Possible Solutions: How to handle disparate data qualities

Specifically, time-polling data quality differences mentioned above.

Average any missing data

Linearly average any missing values between two time-linked data instances. Remember, with fundamental data you can find (many) dates that data does not exist. See the Example: Related table above for an example. If you average any ‘missing’ data, you can then compare technical and fundamental data on a lower common time interval (real time).

AI-guess any missing data

You could come up with hypothetical AI-based predictions for any non-existent data. For example, instead of linear average from one interval to the next, you could be smarter by using a data pre-processor AI to guess at an up and down during the unknown intervals.

Complete data only / delete incomplete data instances

This is a dumbed down approach where we get rid of all time-intervals where there is incomplete data. For example, you would ignore most market data on a day to day basis and only take market data on days where this is quarterly earnings (fundamental) data.

Deletion with average

Modification of the idea above. You would average or modify the few leftover (not-deleted), more-numerous data types to incorporate the “thrown out” data from the prior intervals. For example, market data on a given day may not represent that the stock averaged much higher over the period of deletion. We could average the not-deleted value toward the entire deleted time interval. Instead of a data value being a snapshot in time, it might be a conglomeration of data over a now-missing time period.

AI-enhanced Value Investing

Associations of past data, in order to predict future movements, is the main premise behind our current project & lines of thought. A large variation has been bouncing in my head for a while.

Value Investing Graham, Dodd, Buffet. Use AI, computing systems, and modern algorithms to enhance and evaluate value positions and decisions. We could use Neural Networks to find associations in past data that netted strong value positions and outcomes. Maybe there are hard to determine patterns.

See AI enhanced value-Investing for more.

Objective week_3: Run Matlab Neural Networks

I do not know how to test the above thoughts and ideas out by hand or as thought experiments. I need quantifiable data and processes to even guess at what the outcome of any of these may be.

What I could do, is run neural nets in Matlab manually, as Matt had been doing for some time. I only did it once. This would likely give me necessary insight into his process and a possible understanding of initial results. I could manually run a handful of Neural Nets with a specific hypothesis or ideas in mind. Roy, it will not allow you to follow the coding details as clearly, because you do not have Matlab knowledge, but I think it is the best way for me to get some results and gain necessary background knowledge.

Specific Goal

Run a Neural Network first with Matt’s original experiment and mark any different or similar results (NNs can provide different results on different runs or setups). My goal is to replicate Matt’s original ‘published’ results, which were apparently positive forecasting abilities.
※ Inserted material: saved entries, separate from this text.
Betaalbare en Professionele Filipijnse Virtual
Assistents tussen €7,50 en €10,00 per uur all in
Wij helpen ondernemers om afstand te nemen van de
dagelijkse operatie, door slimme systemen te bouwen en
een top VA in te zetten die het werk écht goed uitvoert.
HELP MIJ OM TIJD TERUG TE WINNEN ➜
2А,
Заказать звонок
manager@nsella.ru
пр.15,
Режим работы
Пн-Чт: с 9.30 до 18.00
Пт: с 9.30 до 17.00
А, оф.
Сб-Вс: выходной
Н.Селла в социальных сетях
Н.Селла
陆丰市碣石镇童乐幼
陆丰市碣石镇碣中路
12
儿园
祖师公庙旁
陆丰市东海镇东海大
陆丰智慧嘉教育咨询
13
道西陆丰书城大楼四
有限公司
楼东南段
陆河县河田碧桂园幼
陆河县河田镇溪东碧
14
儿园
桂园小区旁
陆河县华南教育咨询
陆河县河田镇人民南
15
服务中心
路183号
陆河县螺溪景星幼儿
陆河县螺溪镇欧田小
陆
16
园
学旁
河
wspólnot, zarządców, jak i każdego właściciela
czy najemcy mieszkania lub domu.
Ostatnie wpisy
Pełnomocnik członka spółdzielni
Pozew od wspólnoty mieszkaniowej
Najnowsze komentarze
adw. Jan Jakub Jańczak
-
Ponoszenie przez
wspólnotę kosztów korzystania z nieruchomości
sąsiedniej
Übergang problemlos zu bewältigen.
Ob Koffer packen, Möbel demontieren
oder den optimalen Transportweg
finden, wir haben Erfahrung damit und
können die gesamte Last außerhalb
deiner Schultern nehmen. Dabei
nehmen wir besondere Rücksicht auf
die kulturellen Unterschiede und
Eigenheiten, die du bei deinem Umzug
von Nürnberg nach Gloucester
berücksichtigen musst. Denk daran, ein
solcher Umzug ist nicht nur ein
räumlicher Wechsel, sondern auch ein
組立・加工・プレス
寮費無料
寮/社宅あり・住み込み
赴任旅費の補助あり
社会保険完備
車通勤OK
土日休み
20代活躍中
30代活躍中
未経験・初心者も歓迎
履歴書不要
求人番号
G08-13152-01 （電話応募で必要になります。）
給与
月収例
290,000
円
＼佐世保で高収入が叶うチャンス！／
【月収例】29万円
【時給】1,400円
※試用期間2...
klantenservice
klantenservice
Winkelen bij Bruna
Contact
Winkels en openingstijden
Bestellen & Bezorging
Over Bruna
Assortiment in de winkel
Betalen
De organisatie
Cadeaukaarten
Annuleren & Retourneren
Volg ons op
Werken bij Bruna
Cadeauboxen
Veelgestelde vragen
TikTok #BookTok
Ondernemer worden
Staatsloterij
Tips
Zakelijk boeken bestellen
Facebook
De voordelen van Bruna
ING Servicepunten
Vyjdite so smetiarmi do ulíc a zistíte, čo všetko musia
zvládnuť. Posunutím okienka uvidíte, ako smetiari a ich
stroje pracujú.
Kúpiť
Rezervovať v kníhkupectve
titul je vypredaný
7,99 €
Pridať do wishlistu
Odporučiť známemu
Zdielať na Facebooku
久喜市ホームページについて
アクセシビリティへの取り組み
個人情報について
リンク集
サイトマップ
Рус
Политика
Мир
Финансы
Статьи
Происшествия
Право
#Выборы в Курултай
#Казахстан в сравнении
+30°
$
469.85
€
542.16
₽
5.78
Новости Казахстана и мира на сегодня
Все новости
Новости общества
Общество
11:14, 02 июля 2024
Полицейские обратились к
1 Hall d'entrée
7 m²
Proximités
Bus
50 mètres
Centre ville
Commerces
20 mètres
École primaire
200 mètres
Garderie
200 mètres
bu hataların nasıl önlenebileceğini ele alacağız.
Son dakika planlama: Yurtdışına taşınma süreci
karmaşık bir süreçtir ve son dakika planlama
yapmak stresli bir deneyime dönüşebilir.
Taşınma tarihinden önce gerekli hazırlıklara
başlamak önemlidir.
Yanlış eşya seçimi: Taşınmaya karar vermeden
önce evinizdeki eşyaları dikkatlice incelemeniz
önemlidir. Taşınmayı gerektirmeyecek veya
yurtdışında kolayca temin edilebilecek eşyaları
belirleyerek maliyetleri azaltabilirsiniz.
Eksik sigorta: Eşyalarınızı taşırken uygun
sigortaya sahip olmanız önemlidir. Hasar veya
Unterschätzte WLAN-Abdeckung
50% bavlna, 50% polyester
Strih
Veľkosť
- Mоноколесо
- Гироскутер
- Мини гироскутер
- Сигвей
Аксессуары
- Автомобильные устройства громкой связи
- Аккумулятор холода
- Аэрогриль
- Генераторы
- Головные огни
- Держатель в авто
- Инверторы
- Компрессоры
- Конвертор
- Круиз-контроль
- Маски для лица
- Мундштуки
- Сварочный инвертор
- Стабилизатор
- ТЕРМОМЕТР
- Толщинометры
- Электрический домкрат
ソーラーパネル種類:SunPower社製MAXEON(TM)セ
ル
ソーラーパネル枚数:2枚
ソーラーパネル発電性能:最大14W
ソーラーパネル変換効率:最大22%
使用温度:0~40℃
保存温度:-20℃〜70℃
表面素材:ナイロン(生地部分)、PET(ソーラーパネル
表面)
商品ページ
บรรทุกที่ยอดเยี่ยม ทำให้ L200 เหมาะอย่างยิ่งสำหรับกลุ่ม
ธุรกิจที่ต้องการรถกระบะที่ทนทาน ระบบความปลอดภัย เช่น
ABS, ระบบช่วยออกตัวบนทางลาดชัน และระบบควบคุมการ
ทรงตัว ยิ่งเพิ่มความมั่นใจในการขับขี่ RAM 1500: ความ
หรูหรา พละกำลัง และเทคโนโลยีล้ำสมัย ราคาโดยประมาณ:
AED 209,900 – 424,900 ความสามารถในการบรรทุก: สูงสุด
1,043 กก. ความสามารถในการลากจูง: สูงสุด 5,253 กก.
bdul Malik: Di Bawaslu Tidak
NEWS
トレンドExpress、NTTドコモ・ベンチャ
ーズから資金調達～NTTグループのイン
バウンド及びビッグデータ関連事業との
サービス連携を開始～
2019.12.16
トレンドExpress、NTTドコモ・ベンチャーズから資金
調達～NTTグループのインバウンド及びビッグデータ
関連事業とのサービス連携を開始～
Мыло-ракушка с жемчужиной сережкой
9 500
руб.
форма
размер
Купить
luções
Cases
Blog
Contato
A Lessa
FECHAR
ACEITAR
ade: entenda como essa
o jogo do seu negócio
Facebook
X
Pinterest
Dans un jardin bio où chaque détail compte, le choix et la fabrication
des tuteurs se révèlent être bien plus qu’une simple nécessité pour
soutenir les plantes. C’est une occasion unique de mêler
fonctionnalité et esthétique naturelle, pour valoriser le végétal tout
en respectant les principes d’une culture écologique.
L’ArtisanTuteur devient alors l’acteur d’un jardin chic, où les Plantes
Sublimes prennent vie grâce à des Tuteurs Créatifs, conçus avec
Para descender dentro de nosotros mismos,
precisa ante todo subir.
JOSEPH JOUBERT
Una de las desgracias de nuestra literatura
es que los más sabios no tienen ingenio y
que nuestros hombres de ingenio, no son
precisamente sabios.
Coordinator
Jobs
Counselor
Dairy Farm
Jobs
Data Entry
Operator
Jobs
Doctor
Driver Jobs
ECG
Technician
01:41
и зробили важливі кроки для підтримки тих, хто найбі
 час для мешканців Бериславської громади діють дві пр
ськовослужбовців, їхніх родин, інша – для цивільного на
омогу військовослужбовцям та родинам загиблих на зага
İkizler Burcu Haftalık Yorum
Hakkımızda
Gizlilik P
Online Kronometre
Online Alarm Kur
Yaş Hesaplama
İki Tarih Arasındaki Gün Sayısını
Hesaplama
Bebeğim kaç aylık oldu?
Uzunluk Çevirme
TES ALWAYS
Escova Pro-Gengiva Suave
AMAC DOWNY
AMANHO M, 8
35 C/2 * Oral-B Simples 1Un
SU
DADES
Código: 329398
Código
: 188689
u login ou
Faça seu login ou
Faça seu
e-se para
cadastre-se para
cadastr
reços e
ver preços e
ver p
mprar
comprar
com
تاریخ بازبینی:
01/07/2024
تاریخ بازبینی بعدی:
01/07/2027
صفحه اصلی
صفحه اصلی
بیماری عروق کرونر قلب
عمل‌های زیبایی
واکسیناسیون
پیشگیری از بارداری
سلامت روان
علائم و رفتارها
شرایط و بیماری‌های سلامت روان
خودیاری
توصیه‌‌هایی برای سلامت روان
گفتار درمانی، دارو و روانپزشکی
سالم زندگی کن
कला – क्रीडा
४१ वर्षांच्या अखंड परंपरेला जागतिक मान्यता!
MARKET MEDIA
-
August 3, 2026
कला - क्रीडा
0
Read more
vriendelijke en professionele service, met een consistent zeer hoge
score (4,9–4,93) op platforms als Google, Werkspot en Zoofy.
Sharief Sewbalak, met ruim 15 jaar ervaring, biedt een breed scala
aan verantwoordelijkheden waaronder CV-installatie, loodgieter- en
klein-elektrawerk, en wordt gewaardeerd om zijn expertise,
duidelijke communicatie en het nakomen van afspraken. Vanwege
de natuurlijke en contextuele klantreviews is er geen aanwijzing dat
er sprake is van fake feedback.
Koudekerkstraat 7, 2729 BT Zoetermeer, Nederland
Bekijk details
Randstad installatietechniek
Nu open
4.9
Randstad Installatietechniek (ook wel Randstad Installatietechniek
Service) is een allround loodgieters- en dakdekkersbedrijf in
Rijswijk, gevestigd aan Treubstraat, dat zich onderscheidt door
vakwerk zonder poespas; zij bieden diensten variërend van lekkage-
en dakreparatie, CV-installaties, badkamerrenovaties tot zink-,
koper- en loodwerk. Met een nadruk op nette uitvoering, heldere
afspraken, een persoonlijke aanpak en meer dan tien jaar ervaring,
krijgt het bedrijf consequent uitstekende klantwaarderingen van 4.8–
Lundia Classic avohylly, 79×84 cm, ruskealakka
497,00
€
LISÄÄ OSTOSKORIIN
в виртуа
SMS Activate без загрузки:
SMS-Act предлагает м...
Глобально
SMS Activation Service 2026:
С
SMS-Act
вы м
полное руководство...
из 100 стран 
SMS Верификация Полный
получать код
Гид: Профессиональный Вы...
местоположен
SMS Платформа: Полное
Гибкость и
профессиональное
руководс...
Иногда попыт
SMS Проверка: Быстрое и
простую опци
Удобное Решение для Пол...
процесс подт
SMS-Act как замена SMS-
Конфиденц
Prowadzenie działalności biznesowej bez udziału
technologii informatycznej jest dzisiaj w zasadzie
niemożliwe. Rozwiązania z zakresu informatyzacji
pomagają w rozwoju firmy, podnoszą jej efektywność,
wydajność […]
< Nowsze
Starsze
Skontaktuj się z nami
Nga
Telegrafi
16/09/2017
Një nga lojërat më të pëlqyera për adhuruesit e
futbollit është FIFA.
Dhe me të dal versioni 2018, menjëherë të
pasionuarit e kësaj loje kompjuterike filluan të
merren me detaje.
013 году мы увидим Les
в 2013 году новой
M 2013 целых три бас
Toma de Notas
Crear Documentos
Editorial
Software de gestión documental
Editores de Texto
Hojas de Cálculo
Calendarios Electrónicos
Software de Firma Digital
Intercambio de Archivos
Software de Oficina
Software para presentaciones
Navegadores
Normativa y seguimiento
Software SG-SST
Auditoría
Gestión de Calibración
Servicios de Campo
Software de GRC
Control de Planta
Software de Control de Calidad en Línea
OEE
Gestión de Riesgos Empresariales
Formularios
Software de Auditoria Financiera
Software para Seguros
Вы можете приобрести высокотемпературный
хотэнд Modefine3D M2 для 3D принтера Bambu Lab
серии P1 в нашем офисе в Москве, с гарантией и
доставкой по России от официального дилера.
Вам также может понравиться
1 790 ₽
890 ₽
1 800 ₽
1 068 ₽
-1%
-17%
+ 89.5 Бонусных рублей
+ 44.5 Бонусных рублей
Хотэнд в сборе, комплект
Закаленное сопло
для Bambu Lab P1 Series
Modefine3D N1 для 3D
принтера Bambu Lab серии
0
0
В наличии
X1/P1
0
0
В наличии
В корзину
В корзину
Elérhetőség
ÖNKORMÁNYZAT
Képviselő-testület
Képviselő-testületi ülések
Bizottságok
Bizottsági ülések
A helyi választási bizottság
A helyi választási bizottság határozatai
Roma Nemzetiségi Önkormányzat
Then I want to modify the networks topology, specifically the number of hidden layers, and see how these changes in topology change results on the same data. If I have the time or inclination, I could try the same thing but changing the training/learning/initialization algorithms. Matlab supplies many different pre-written functions (with source) for each of the components of a Neural Net run. You can switch any of these in and out, making it very modular. I would like to test that this modular ease does in fact exist, and then see how changing these topology variables effects the results.

Hypothesis

Increasing the number of layers in the neural net of Matt’s experiment will increase the returns (or accuracy) of Matt’s original results. (This entails first a reproduction of Matt’s conditions on Matlab to produce the same results that Matt had).